No dia seguinte, fui operada. O dr. João Matheus, que deve ser uma fera na solução de quebra-cabeças, conseguiu juntar todos os caquinhos de joelho. Tascou uma placa de um lado, outra do outro, e atarraxou uns parafusos pelo meio. Quando vi pela primeira vez o raio-X, que lembra uma Torre Eiffel pós-moderna de cabeça para baixo, achei que nunca mais passaria por um detector de metais sem apitar. Mas, respondendo à curiosidade de muitos amigos, informo: não, não apito.

* * *

Olhando daqui, de outubro de 2008, um ano passa rápido demais. Olhando do outro lado, de outubro de 2007, os dias pareciam não acabar nunca. Durante alguns meses anotei numa caderneta o número de passos que dava com as muletas: cinco passos até o banheiro, cinco passos até a cama, quinze passos para a sala (onde passava o dia estirada no sofá), seis passos até o banheiro... Cada passo doía mais do que o outro e cada noite era mais comprida do que a anterior. A sensação que eu tinha é que não estava melhorando nada, nada, nada — e ir dormir trazia implícito o desespero de acordar para um dia seguinte exatamente igual. Uma tortura verdadeira.

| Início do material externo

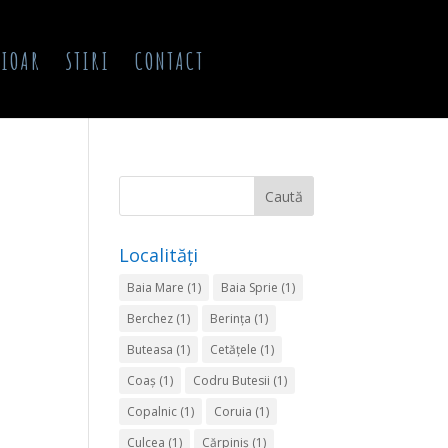
HIOAR
STIRI
CONTACT
Localități
Baia Mare
(1)
Baia Sprie
(1)
Berchez
(1)
Berinţa
(1)
Buteasa
(1)
Cetăţele
(1)
Coaş
(1)
Codru Butesii
(1)
Copalnic
(1)
Coruia
(1)
Culcea
(1)
Cărpiniş
(1)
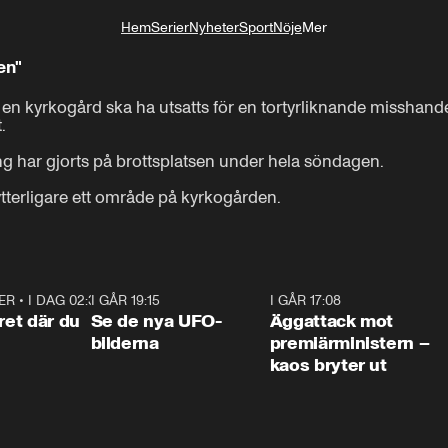
Hem
Serier
Nyheter
Sport
Nöje
Mer
Livsstil
en"
n kyrkogård ska ha utsatts för en tortyrliknande misshandel


 har gjorts på brottsplatsen under hela söndagen.

tterligare ett område på kyrkogården.
ER
•
I DAG 02:30
1:06
I GÅR 19:15
0:36
I GÅR 17:08
0:3
ret där du
Se de nya UFO-
Äggattack mot
bilderna
premiärministern –
kaos bryter ut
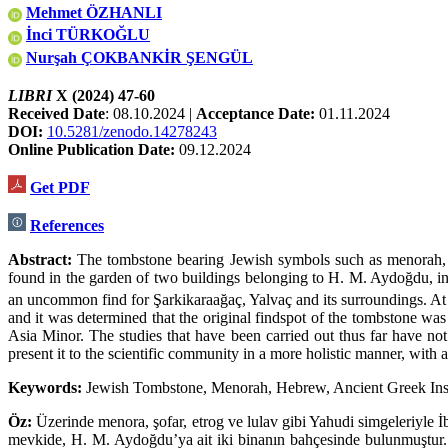
Mehmet ÖZHANLI
İnci TÜRKOĞLU
Nurşah ÇOKBANKİR ŞENGÜL
LIBRI
X (2024) 47-60
Received Date
: 08.10.2024 |
Acceptance Date:
01.11.2024
DOI:
10.5281/zenodo.14278243
Online Publication Date:
09.12.2024
Get PDF
References
Abstract:
The tombstone bearing Jewish symbols such as menorah, s
found in the garden of two buildings belonging to H. M. Aydoğdu, in th
an uncommon find for Şarkikaraağaç, Yalvaç and its surroundings. At 
and it was determined that the original findspot of the tombstone wa
Asia Minor. The studies that have been carried out thus far have not
present it to the scientific community in a more holistic manner, with 
Keywords:
Jewish Tombstone, Menorah, Hebrew, Ancient Greek Insc
Öz:
Üzerinde menora, şofar, etrog ve lulav gibi Yahudi simgeleriyle 
mevkide, H. M. Aydoğdu’ya ait iki binanın bahçesinde bulunmuştur. E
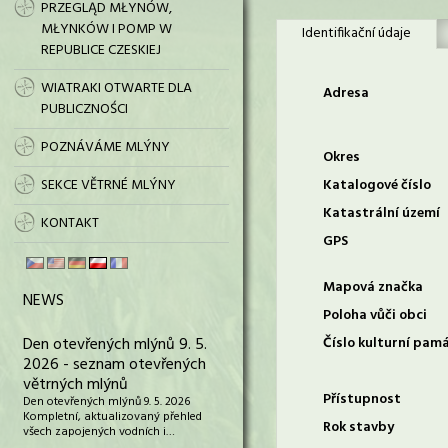
PRZEGLĄD MŁYNÓW,
MŁYNKÓW I POMP W
Identifikační údaje
REPUBLICE CZESKIEJ
WIATRAKI OTWARTE DLA
Adresa
PUBLICZNOŚCI
POZNÁVÁME MLÝNY
Okres
SEKCE VĚTRNÉ MLÝNY
Katalogové číslo
Katastrální území
KONTAKT
GPS
Mapová značka
NEWS
Poloha vůči obci
Den otevřených mlýnů 9. 5.
Číslo kulturní pam
2026 - seznam otevřených
větrných mlýnů
Přístupnost
Den otevřených mlýnů 9. 5. 2026
Kompletní, aktualizovaný přehled
Rok stavby
všech zapojených vodních i…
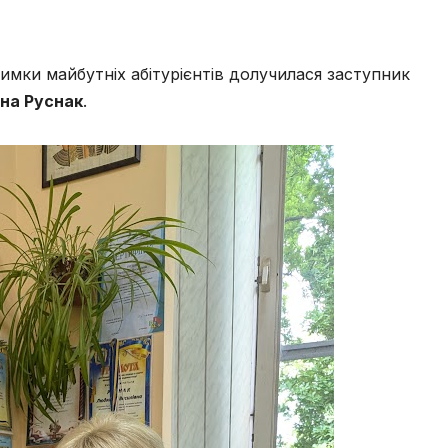
мки майбутніх абітурієнтів долучилася заступник
на Руснак
.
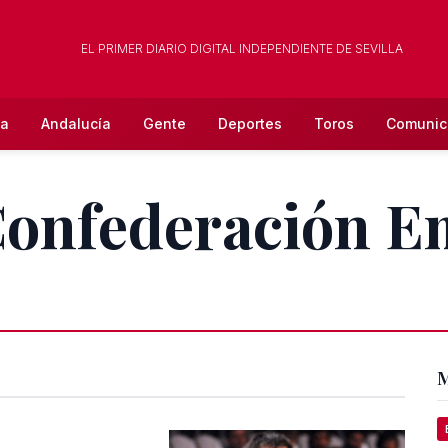
EL PRIMER DIARIO DIGITAL INDEPENDIENTE DE SEVILLA
la
Andalucía
Gente
Deportes
Toros
Comunic
Confederación E
M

Pouco a pouco, passo a passo, quase imperceptivelmente, graças à tenacidade de duas moças bonitas, firmes e competentes chamadas Bianca Chalom e Flávia Macedo — as duas fisioterapeutas a quem coube a árdua tarefa de fazer com que eu me mexesse — as coisas foram melhorando. Um dia, larguei o andador. Depois, larguei também uma das muletas; logo, a outra. Quando dei por mim, estava andando novamente, como se nunca tivesse feito outra coisa na vida.

Esquisita essa constatação, não é mesmo? Mas a verdade é que quando a gente se quebra a ponto de ter de reaprender os mínimos movimentos, deixam de existir mínimos movimentos. Todos os movimentos, sem exceção, passam a ser vastos, surpreendentes. Assim é que, em troca de algumas cicatrizes, placas e parafusos, ganhei a consciência do milagre da locomoção.

Não é uma troca que se possa definir como vantajosa ou como, sei lá, uma súbita iluminação; mas não há dúvida de que o que acontece aos ossos afeta a alma. Não recomendo o sofrimento físico como terapia de autoconhecimento, ainda que reconheça suas virtudes didáticas. Através dele mudei a minha percepção do tempo, redefini prioridades, descobri as fronteiras dos meus nervos e tendões. Já acontece de, às vezes, distraída, eu me levantar e sair andando sem perceber, como antes; mas até nisso reparo, poucos passos depois, cheia de surpresa.

Ainda tenho dificuldade para subir e descer escadas, e não consigo andar mais de seis ou sete quilômetros sem que o joelho proteste. Mas já voltei a andar de bicicleta e a Heliana, amiga querida que tanto fez por mim, está tentando me convencer a surfar. Estou quase topando. Por enquanto, o único obstáculo é que, ao nascer do sol, quando ela e seus colegas de prancha tomam o rumo da praia, eu estou, em geral, desligando o computador e tomando o rumo da cama. Certos hábitos, afinal, não há joelhaço que mude.

* * *

Semana passada, perguntei aos nossos candidatos a prefeito quais são seus planos em relação aos animais de rua, cada vez mais maltratados no Rio. Não recebi resposta alguma do candidato Eduardo Paes, mas Neila Tavares, mulher de Fernando Gabeira, me telefonou em nome do marido. Conversamos longamente, e garanto que gostei do que ouvi, sobretudo da preocupação com os cavalos abandonados. Não chegou a ser surpresa, sendo Gabeira candidato pelo Partido Verde. Ao saber que o casal vive com duas lindas e legítimas gatinhas de rua, os gatos lá de casa sorriram, muito felizes.